Oscar-nominated films involving history aren't usually famed for their verisimilitude. The King’s Speech (2010) was an enjoyable picture which took understandable liberties in extrapolating the drama of George VI’s speech impediment. Last year’s Darkest Hour (2017) entered the realm of magical realism when Winston Churchill decided to conduct a plebiscite on Britain’s maintenance of war with Germany on the London underground, a scene which may have been intended as some sort of comical allusion to Brexit. There are two films currently on release with multiple Oscar nominations, however, which I think display foibles which go beyond mildly forgivable displays of silliness.
The Favourite is set at the court of Queen Anne in 1708. Little attention is dwelt on the foreign and domestic context of her reign – she is merely a curmudgeonly eccentric who engages in whimsical activities like duck racing and playing with her seventeen rabbits. These ostentatious displays are, however, mere sideshows from the focal drama of Yorgos Lanthimos' picture, the love triangle between Queen Anne, confidante Sarah Churchill and Sarah’s impoverished cousin Sarah Hill. I say drama, but much of the scenes of sexual consummation, which hyperbolise and sensualise affectionate letters sent by Anne to Churchill and later Hill, are played for laughs, engendering a bawdy and off-kilter sensibility.
The critics have loved this, praising its caprice and wild, wavering tone. I, however, tired of the insouciant way the film discarded contemporaneous events, although I appreciate that The Favourite isn't targeted at those interested in gravitas and historical veracity. Yet it generally felt like a trivialising experience, even if one appreciates the efforts of a varied and eclectic cast which includes Emma Stone and Nicholas Hoult. The raucous laughter in the independent cinema I viewed it in only reinforced my anhedonia, a dislocation compounded when I remembered my liking for Lanthimos' last film, the macabre and spine chilling The Killing of a Sacred Deer (2017). If someone could explain a grand intellectual and moral point to The Favourite, I would really appreciate it.
I had a slightly different problem coming out of Vice. The film is purported as a Dick Cheney biopic, exploring and deconstructing the psyche of a man repeatedly claimed to have championed a 'unitary executive theory'. Vice develops this idea in a somewhat scattershot way. The film flashes back to Dick Cheney’s youth as a ne'er-do-well in rural Wyoming before jumping to his rapid ascent during the Nixon and Ford administrations, a rise which culminated with an appointment to Chief of Staff in 1975. Throughout these scenes, Cheney alternates between assiduous bureaucrat and tough-minded partisan, sabotaging the efforts of realist Kissinger and idealising what can only be described as a renewal of Arthur Schlesinger’s much cited 'imperial presidency'.
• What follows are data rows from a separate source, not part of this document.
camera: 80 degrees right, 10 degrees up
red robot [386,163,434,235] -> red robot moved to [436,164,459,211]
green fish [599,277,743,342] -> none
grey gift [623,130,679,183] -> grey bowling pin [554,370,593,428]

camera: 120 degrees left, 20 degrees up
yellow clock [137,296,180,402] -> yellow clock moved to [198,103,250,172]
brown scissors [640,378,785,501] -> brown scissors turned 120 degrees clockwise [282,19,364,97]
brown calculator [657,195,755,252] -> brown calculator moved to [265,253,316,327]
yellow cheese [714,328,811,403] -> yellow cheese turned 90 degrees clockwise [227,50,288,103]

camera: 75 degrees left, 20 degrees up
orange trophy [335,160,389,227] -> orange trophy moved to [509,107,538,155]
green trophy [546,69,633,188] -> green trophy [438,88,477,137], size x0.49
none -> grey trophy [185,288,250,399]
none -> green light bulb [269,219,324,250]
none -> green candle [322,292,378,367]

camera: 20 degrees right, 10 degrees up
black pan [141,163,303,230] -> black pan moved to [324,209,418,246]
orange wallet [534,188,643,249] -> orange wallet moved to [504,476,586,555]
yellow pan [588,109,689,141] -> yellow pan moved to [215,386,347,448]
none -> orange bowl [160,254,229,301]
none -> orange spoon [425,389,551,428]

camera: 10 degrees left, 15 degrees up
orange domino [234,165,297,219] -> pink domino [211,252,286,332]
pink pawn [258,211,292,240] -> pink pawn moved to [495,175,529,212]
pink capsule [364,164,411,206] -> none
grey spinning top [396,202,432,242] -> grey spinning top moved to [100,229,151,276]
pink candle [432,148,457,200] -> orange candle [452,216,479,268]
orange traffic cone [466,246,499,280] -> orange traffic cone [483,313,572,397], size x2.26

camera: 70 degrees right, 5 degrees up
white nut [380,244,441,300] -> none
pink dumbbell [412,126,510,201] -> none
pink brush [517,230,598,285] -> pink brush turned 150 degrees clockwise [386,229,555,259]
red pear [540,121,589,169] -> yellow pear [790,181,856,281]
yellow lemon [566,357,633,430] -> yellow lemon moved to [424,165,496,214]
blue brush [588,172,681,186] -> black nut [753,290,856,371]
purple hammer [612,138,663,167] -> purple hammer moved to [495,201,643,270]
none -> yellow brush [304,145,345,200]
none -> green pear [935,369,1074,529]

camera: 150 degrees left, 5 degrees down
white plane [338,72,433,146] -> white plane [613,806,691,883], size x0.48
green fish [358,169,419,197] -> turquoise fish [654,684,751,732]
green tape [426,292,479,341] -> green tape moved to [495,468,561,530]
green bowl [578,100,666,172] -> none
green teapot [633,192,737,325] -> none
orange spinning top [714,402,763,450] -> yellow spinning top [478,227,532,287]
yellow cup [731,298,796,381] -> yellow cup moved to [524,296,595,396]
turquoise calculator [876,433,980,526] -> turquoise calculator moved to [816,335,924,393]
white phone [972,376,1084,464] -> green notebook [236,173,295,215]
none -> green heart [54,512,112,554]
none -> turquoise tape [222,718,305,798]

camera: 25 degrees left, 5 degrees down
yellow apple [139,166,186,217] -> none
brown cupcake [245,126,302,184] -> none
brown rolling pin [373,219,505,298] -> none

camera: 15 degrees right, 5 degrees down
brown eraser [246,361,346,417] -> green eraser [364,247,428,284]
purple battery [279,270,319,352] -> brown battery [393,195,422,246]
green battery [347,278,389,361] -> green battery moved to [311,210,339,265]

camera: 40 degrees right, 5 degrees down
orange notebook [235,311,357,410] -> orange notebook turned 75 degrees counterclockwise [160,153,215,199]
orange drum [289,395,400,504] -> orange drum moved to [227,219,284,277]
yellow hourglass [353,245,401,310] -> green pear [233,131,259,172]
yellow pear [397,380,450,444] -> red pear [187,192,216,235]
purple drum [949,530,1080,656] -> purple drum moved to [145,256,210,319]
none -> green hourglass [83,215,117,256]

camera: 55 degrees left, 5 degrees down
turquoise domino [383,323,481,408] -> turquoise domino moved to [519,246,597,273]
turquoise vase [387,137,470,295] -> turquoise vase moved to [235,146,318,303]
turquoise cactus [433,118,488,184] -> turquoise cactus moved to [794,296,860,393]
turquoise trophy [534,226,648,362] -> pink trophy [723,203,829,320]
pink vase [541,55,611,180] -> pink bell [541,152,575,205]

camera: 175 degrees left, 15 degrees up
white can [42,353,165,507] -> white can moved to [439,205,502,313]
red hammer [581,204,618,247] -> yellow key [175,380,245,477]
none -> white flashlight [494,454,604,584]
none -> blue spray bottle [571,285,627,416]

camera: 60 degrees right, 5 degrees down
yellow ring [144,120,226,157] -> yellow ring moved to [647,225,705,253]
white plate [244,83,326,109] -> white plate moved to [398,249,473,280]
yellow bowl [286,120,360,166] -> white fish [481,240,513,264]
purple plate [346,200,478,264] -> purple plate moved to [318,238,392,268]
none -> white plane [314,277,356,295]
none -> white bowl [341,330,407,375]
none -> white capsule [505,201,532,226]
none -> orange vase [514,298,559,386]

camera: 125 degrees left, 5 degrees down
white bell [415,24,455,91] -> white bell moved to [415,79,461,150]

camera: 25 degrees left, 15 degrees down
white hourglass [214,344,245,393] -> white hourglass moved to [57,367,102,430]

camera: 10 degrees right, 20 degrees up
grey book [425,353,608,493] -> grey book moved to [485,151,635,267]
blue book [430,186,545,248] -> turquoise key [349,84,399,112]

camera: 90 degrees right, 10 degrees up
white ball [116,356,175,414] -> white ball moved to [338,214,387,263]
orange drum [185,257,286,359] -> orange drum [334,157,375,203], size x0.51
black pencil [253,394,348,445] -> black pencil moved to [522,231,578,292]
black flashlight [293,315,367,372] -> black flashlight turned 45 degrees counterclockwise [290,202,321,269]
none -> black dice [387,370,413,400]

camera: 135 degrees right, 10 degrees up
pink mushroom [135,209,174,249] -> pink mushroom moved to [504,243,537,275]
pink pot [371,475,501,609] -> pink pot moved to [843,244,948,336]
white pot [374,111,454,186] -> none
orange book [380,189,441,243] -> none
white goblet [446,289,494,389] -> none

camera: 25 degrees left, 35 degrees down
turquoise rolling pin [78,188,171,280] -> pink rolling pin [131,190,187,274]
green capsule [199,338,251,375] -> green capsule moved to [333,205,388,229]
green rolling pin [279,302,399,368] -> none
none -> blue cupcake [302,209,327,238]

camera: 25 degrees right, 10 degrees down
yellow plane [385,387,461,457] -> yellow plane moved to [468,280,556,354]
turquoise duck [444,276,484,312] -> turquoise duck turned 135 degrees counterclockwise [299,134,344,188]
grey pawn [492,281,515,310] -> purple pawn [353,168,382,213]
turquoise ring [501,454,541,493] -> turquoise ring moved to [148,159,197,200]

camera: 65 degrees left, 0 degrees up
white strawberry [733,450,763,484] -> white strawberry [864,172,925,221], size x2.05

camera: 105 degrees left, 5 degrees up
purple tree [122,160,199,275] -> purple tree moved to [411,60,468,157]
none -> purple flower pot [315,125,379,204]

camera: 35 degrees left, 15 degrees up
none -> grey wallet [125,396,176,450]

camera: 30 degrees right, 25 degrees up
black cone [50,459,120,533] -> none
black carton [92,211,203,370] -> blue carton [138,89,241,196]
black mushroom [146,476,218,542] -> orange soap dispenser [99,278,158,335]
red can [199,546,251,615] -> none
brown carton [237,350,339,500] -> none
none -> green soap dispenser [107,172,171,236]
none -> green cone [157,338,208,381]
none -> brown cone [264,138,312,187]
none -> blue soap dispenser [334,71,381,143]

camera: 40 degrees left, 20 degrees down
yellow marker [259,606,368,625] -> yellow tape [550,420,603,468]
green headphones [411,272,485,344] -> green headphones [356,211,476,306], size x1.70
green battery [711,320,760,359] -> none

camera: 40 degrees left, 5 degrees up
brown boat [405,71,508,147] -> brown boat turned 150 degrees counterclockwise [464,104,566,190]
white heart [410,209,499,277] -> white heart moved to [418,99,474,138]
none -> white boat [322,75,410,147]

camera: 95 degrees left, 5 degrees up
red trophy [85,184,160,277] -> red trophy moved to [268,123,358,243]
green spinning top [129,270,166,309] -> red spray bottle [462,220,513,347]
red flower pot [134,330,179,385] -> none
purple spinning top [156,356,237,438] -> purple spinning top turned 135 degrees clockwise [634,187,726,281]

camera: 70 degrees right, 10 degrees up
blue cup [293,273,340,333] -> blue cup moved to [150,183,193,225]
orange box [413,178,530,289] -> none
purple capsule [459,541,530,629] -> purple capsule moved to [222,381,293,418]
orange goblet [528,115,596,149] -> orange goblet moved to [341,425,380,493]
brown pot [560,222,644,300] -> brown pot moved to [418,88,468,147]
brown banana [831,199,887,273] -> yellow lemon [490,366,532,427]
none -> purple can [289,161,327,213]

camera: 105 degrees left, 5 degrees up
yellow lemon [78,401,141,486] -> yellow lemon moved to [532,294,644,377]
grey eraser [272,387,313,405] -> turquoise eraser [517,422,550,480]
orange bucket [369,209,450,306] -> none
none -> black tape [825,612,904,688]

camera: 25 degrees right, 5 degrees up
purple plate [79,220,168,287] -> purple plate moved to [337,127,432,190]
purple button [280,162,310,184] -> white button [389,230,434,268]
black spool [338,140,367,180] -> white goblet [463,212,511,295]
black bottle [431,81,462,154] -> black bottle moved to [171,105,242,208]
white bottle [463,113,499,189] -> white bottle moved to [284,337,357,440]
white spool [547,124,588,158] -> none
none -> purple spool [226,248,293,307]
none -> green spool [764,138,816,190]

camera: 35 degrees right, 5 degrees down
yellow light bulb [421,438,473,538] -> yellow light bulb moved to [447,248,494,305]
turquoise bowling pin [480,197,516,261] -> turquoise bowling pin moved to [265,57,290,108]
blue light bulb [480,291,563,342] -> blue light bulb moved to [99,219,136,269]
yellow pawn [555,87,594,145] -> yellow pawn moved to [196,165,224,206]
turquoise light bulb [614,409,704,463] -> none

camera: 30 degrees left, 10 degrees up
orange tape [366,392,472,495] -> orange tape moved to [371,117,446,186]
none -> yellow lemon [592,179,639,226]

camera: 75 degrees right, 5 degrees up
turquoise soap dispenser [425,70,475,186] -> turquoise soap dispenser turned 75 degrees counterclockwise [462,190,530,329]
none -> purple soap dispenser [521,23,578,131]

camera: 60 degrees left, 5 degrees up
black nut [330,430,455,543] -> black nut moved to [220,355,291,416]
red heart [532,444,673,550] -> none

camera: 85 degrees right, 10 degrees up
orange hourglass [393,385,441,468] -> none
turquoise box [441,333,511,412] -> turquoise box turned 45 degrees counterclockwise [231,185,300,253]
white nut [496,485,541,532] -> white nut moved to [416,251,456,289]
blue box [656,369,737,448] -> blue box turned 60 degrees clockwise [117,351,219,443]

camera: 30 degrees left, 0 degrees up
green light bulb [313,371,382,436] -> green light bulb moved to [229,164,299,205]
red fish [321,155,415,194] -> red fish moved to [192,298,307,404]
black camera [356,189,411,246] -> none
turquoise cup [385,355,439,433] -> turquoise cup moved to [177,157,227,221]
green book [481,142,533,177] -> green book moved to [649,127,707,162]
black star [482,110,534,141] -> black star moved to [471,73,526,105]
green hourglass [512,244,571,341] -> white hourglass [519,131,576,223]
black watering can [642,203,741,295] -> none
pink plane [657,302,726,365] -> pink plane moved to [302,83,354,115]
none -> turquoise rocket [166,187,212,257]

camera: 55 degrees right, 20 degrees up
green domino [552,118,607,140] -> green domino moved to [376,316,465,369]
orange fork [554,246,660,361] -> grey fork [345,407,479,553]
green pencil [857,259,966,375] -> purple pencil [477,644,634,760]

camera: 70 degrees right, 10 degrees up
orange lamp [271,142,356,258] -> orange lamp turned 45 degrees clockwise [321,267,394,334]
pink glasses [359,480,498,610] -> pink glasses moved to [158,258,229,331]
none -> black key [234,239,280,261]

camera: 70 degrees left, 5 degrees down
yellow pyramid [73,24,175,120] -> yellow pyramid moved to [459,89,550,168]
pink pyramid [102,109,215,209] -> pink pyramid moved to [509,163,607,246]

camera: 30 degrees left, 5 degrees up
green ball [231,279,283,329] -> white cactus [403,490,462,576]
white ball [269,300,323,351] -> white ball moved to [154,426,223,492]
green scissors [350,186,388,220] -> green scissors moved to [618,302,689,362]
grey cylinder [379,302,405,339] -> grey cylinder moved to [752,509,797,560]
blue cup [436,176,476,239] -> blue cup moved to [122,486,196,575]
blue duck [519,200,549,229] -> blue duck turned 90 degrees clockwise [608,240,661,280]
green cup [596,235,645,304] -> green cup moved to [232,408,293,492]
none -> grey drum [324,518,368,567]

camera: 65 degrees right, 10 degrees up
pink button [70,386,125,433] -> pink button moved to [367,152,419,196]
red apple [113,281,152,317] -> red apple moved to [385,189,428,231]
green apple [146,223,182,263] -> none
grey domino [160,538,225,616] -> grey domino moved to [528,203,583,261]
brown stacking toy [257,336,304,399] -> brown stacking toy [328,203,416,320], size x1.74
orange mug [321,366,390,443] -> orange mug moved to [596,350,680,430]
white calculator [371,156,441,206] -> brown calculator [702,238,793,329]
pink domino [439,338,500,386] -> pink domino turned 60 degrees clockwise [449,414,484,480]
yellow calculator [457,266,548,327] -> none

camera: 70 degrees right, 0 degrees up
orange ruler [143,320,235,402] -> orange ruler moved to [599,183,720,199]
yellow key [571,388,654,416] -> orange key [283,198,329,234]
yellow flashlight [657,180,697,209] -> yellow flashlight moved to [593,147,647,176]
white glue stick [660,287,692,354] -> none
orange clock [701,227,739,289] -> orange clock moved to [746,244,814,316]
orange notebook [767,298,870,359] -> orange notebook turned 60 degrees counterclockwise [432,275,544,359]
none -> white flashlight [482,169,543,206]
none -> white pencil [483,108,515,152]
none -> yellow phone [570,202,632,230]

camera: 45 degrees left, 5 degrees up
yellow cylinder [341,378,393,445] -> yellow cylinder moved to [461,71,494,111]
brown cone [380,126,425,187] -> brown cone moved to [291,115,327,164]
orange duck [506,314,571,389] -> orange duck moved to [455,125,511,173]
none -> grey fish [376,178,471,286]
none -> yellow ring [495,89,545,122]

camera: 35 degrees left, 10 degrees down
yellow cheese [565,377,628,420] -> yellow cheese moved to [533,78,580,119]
I have issues with the imperial presidency, or as the film so intellectualises, the 'unitary executive theory', being portrayed as the preserve of Republican administrations. Surely Lyndon Johnson’s conduct of the Vietnam War, given carte blanche and extended sanction by a willing Democratic Congress in the form of the 1964 Gulf of Tonkin resolution, emblematised this thesis? Nevertheless, the film runs with this idea, eventually arriving in the febrile post-9/11 years, where Dick’s plans finally achieve their apotheosis in the form of the Iraq War. It is here where I found Vice most tiresome. Director Adam McKay shifts manically from George W. Bush’s economic policies (which are encouraged and promoted by Cheney) to the machinations beyond the Iraq War, revealed in the Department of Defense’s formation of the Office of Special Plans. I myself understood most of these esoteric references, having researched the build-up to the Iraq War, but I doubt the salience of these events struck fellow audience members, who I guess instead perceived a kind of mishmash of militarism and economic populism familiar to European critics of US foreign and domestic policy.
This isn't intended as a fulsome intellectual analysis, but rather some musings on how the Hollywood insistence on imposing overt political messaging into recent history-based cinema has left me cold. If liberal film producers want to outfox conservative criticism of Hollywood partisanship, they have to deliver more considered fare than Vice. Meanwhile The Favourite struggles for me to deliver as a film, instead feeling like a solipsistic exercise in historical extrapolation, and while obviously not part of the same US-focussed front in the culture war as Vice, the sexing-up seemingly required to gain favourable media coverage (and mission accomplished there) is dialled up to encompass the most rock 'n' roll historical inferences possible. In this way the sapphic and feminist tale we're given in The Favourite is directed entirely toward confirming modern attitudes, all while purporting to show us history. Even without the bombast of comic book movies, which may receive awards recognition if Black Panther wins best picture (and will also have done so entirely for its status as a cultural-political phenomenon, rather than for any excellence as a motion picture), my time in the cinema these days, whether for popcorn escapism or ostensibly historical reenactment, mainly attests to tales of sound and fury, signifying nothing beyond the political predispositions of the filmmakers.